While not as dramatic as the above scene, the response "nothing changed" does occur a good deal when initially looking at a case. This blog discusses why this is and what to do to counter it.
Why Do People Say Nothing Changed?
There are variety of reasons for this
- Customer sites have many networks and applications. So it can be hard to determine what was done and which networks/applications were impacted.
- People have limited scope. Someone in a network group may only know about some networks and not about applications. So they may not be aware of other changes.
- A complete analysis has not been done to date. So all changes/errors may not have been uncovered.

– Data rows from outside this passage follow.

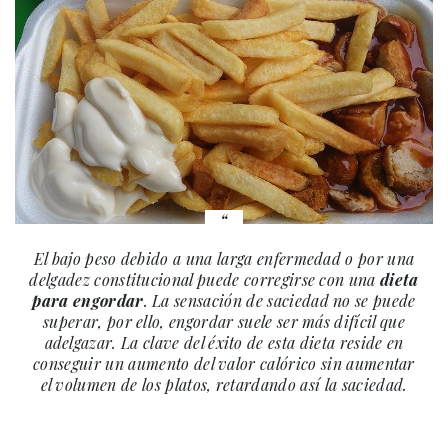
El bajo peso debido a una larga enfermedad o por una
delgadez constitucional puede corregirse con una
dieta
para engordar
. La sensación de saciedad no se puede
superar, por ello, engordar suele ser más difícil que
adelgazar. La clave del éxito de esta dieta reside en
conseguir un aumento del valor calórico sin aumentar
el volumen de los platos, retardando así la saciedad.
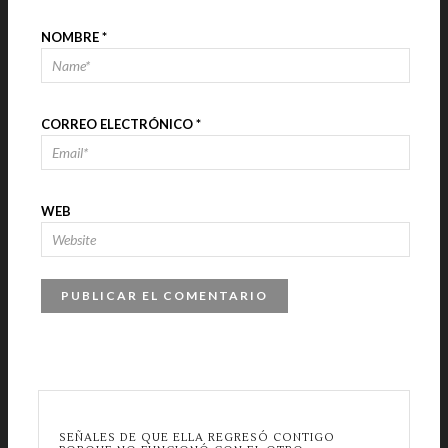
NOMBRE
*
CORREO ELECTRÓNICO
*
WEB
SEÑALES DE QUE ELLA REGRESÓ CONTIGO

- Frog in boiling water. A rapidly growing environment that is not thoroughly monitored may have finally hit some capacity or metric limit.
- Understanding the impact of a single change. Someone may have been aware of a change but not its impact
How does one counter "Nothing Changed?"
- Take a larger view and look at change control approvals and results for that time period.
- Review operating system logs and events to see what was taking place. Perhaps it was an operating system error or third-party software was installed at that time.
- Use metric graphs to see what capacity and throughput looked like from the time of the issue and thirty days back. Is there a sudden spike in the present or all throughout? In some cases such as MTP logs, you can determine the total number of packets across seven days to determine if there is a sudden increase or decrease of traffic.
- See if new errors are only in the log at the time period of interest
- Check the date of when configuration files were last updated. If done around the same time as the issue of concern, there may be something worth investigating
- Implement a health check to assess the APM cluster health.
- Implement after action reviews (AAR) to limit negative impact of configuration changes.
In conclusion, while investigating, do not jump to conclusions whether something changed or not. Do your due diligence by analyzing logs, metric graphs, traffic etc. and a clearer determination of root cause and likely events will be probably reached.
As for young Tommy Sherman, he got off with a stiff warning. As far as I know, he never crashed another birthday party ever again.